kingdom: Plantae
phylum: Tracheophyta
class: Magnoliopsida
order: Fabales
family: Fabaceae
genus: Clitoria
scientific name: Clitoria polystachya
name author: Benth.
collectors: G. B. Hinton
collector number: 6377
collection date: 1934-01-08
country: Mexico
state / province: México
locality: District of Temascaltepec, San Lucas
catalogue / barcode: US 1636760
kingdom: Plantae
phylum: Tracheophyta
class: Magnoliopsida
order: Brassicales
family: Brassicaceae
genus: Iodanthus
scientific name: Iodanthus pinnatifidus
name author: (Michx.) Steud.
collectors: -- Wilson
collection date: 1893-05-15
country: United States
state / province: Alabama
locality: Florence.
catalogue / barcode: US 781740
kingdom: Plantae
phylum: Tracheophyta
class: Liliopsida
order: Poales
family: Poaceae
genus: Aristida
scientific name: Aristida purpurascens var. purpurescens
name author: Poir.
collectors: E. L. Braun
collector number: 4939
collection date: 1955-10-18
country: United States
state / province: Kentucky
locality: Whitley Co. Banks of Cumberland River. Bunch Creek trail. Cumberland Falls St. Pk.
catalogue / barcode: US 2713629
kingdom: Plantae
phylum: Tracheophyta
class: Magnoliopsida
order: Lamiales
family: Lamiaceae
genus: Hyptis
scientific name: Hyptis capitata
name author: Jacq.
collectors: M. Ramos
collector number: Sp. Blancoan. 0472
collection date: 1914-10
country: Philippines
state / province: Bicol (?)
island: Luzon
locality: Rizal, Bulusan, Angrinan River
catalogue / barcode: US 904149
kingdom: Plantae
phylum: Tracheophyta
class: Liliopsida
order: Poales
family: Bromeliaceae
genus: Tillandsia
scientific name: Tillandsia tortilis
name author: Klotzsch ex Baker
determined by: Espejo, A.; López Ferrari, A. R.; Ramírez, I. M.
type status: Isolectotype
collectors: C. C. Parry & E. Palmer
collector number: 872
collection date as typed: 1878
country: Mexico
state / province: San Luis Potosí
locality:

-=-=-

Work to complete: Reproduce word for word everything from the line containing "family: Bromeliaceae" down to the end of the entries above, with both ends included.

Answer for this exercise:
family: Bromeliaceae
genus: Tillandsia
scientific name: Tillandsia tortilis
name author: Klotzsch ex Baker
determined by: Espejo, A.; López Ferrari, A. R.; Ramírez, I. M.
type status: Isolectotype
collectors: C. C. Parry & E. Palmer
collector number: 872
collection date as typed: 1878
country: Mexico
state / province: San Luis Potosí
locality:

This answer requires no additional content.